И тут он сжал мне запястья так сильно, что хрустнули кости. Мне хотелось закричать от боли, но я не стала — не стала! В его желтых, как у льва, глазах застыл гнев — я ранила его туда, где его чувство собственного достоинства еще не покрылось коркой. Ему не нравилось, когда его называли убийцей стариков и детей.
— Прикуси язык, девчонка! На невольничьем рынке тебя научат хорошим манерам колючей плеткой.

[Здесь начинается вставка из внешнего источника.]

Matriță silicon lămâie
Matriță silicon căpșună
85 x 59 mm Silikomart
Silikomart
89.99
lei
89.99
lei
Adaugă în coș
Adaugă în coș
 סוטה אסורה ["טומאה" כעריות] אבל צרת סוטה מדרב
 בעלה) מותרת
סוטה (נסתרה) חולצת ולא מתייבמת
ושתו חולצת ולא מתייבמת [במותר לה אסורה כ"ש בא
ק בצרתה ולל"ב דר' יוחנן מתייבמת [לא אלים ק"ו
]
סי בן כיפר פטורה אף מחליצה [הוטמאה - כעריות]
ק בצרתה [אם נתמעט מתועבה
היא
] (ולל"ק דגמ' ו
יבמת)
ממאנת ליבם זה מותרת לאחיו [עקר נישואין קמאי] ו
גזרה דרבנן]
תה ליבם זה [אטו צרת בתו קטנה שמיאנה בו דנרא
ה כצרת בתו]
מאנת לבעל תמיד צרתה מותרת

— Уродство будет мне подарком!
— Такую, как тебя, будет жаль, — сказал он, опуская меня на пол и отпуская запястья.
Но он тут же схватил меня за волосы и потащил к двери, а я пинала и колотила его бронзовый панцирь, пока мои ноги и руки не заныли от боли.
— Позволь мне идти самой! — крикнула я. — Позволь мне идти достойно! Я не пойду к изнасилованию и рабству, съежившись и хныча, как служанка!
Он остановился, повернулся ко мне и пристально посмотрел мне в лицо, словно в замешательстве.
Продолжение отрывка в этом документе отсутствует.